WASHINGTON (AFP) — John McCain's White House campaign manager refused to be pinned down Sunday on whether the 71-year-old Republican might commit to serve only one term as president if he is elected in November.
Rick Davis, interviewed on Fox News Sunday, was asked if the Arizona senator might pledge at next month's Republican convention to serve a single term and decline to run for re-election in four years' time.
"You're going to have to come to the Republican convention to find out what's going to happen there," Davis said ahead of the September 1-4 gathering in Minneapolis-St Paul, Minnesota.
Asked if he was ruling out the idea or not, the campaign manager said: "I'm not talking about it at all."

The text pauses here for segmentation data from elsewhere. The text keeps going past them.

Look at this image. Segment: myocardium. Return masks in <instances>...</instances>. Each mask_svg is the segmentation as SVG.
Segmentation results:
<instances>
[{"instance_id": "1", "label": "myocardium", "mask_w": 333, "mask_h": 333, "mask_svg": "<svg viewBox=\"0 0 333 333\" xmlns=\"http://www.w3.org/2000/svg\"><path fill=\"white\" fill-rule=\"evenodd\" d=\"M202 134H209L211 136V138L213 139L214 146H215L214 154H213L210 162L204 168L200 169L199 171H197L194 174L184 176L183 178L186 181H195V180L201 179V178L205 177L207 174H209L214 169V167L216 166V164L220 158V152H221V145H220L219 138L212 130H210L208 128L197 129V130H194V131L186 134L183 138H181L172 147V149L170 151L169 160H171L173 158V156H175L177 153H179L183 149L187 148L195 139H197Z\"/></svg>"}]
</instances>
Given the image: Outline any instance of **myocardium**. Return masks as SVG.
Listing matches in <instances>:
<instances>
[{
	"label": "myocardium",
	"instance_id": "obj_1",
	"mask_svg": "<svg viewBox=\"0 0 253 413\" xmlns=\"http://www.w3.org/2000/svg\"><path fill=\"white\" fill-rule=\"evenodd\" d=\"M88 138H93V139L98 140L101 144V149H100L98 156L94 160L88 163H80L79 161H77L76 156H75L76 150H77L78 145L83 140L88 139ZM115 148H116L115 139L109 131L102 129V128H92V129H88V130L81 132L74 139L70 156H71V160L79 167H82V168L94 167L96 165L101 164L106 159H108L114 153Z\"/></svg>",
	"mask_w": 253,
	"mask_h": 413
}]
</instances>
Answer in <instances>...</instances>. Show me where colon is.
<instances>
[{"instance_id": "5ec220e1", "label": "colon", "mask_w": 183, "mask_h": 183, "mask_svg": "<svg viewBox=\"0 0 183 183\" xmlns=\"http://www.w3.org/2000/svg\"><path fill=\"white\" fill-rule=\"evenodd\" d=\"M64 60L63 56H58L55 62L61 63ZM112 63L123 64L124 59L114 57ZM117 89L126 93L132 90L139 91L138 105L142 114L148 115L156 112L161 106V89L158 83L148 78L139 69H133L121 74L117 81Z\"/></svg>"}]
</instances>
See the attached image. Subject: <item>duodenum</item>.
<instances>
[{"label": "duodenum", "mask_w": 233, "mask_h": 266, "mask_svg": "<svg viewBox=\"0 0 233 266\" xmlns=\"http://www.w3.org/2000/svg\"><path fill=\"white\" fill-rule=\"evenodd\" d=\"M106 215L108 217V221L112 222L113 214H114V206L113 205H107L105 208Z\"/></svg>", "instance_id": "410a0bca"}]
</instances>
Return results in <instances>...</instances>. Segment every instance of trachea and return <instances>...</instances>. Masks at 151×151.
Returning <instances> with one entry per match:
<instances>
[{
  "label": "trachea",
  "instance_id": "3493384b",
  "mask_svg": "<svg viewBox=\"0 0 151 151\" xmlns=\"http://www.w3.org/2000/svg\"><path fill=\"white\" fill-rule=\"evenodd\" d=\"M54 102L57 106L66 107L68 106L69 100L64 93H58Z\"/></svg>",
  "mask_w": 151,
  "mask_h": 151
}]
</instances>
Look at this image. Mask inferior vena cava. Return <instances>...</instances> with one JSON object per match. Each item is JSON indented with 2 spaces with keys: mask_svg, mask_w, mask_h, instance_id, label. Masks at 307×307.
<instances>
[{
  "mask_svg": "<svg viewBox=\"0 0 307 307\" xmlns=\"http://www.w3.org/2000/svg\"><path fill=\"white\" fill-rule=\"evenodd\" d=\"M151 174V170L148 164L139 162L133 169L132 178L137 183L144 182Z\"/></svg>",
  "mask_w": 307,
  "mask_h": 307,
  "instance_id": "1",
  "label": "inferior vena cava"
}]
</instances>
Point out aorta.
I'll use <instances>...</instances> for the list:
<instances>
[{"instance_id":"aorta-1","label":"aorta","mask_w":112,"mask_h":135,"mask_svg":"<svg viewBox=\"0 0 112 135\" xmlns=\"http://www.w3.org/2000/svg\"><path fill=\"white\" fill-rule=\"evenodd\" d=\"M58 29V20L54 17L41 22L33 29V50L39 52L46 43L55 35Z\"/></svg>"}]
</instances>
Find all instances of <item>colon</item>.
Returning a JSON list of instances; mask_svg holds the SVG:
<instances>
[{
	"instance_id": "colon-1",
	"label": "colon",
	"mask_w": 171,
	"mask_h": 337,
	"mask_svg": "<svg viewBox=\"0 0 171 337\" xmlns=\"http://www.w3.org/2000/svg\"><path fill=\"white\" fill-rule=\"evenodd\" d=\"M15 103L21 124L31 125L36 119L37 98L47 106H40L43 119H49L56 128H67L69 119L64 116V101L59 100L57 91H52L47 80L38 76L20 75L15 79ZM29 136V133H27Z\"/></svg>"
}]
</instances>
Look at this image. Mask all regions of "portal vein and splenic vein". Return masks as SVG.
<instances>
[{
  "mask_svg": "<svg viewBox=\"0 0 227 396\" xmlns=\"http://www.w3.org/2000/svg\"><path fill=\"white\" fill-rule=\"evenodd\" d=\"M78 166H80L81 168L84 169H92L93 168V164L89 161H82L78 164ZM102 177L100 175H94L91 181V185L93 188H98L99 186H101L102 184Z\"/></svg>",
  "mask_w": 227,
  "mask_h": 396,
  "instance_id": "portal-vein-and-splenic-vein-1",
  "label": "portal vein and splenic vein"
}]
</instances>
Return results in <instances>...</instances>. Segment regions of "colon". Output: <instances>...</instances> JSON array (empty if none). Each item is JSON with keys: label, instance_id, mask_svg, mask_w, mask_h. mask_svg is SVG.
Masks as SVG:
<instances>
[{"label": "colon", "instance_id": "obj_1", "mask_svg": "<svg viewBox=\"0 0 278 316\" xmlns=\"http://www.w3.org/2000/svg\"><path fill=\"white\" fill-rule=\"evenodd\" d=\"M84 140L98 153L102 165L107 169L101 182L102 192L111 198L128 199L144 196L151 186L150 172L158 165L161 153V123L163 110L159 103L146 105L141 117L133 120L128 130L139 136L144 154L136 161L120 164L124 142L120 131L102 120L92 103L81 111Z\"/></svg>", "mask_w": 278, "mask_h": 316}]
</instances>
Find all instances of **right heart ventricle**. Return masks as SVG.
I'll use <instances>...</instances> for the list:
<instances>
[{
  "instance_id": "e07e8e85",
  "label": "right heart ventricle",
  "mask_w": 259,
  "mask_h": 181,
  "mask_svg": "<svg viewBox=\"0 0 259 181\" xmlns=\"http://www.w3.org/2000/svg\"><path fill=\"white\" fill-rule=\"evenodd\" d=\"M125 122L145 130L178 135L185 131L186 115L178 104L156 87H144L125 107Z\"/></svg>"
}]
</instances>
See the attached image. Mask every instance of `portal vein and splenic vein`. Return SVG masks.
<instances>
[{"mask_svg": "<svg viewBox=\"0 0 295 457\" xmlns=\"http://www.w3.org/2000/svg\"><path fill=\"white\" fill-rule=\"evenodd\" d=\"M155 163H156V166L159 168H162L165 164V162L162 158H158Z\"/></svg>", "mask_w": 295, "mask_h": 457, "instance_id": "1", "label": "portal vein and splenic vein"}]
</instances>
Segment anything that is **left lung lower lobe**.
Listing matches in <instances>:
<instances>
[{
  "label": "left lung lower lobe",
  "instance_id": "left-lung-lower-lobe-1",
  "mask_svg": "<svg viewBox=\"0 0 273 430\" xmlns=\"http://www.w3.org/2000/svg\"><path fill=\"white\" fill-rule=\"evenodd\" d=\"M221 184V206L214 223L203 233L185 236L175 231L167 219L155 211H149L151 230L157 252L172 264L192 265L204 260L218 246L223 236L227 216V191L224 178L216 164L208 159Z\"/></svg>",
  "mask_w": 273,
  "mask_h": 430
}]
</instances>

McCain will turn 72 on August 29, the day after his White House rival Barack Obama, 47, will be officially proclaimed the Democratic nominee. If he beats Obama, McCain would be the oldest president yet sworn in to a first term.
Pledging to run for only one term could deflect any concerns voters have about McCain's age, and might free him up to promise a politics-free White House for the next four years.
"Well, first of all, if you know John McCain, you know there's not going to be much politics in the White House anyway," Davis said, praising his candidate as a principled politician who has always put country before party.
"I mean, he doesn't grade any of his decisions either as a senator or in the future as president on what the political dynamic is," he said.
The Obama campaign has not explicitly made an issue of McCain's age. But the Republican's camp has been angered by what they see as snide remarks such as Obama's praise of McCain's "half-century of service" to the nation.
McCain is not averse to digs at his own expense, joking in April on the comedy show "Saturday Night Live" that voters should look to elect a president who is "very, very, very old."